ASSIGNED TASK:
Copy the records exactly, leaving out every picture.

INFORMATION SHOWN:
'''
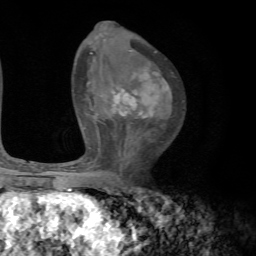
Breast MRI, one axial slice; position 41 of 72 along the scan axis; cropped to one breast; dynamic contrast-enhanced series, time point 2 of 7 at this slice position (early post-contrast); 1.5 T; TE 4.2 ms, TR 8.7 ms; 2.2 mm slice thickness; 256 × 256 image matrix. Female patient.
Structures marked on this image (semi-automatic segmentation, software-assisted and operator-edited):
- enhancing-tissue mask used for the functional tumour volume (all voxels passing the contrast-enhancement thresholds inside the analysis volume; usually the tumour): bounding box (x1, y1, x2, y2) in pixels: (100, 69, 171, 180)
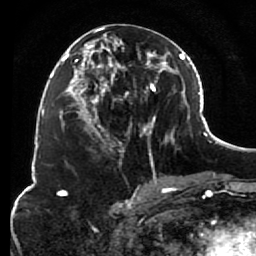
Breast MRI (dynamic contrast-enhanced), one axial slice; slice 38 of 80 in the series (ordered by position); cropped to one breast; dynamic contrast-enhanced series, time point 2 of 7 at this slice position (early post-contrast); 1.5 T; TE 2.6 ms, TR 5.6 ms; 256 × 256 image matrix. Female patient.
Annotated regions visible in this slice (semi-automatic segmentation, software-assisted and operator-edited):
- enhancing-tissue mask used for the functional tumour volume (all voxels passing the contrast-enhancement thresholds inside the analysis volume; usually the tumour): bounding box [x1, y1, x2, y2] px = [85, 26, 156, 153]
'''
EXERCISE SOLUTION:
Breast MRI, one axial slice; position 41 of 72 along the scan axis; cropped to one breast; dynamic contrast-enhanced series, time point 2 of 7 at this slice position (early post-contrast); 1.5 T; TE 4.2 ms, TR 8.7 ms; 2.2 mm slice thickness; 256 × 256 image matrix. Female patient.
Structures marked on this image (semi-automatic segmentation, software-assisted and operator-edited):
- enhancing-tissue mask used for the functional tumour volume (all voxels passing the contrast-enhancement thresholds inside the analysis volume; usually the tumour): bounding box (x1, y1, x2, y2) in pixels: (100, 69, 171, 180)
Breast MRI (dynamic contrast-enhanced), one axial slice; slice 38 of 80 in the series (ordered by position); cropped to one breast; dynamic contrast-enhanced series, time point 2 of 7 at this slice position (early post-contrast); 1.5 T; TE 2.6 ms, TR 5.6 ms; 256 × 256 image matrix. Female patient.
Annotated regions visible in this slice (semi-automatic segmentation, software-assisted and operator-edited):
- enhancing-tissue mask used for the functional tumour volume (all voxels passing the contrast-enhancement thresholds inside the analysis volume; usually the tumour): bounding box [x1, y1, x2, y2] px = [85, 26, 156, 153]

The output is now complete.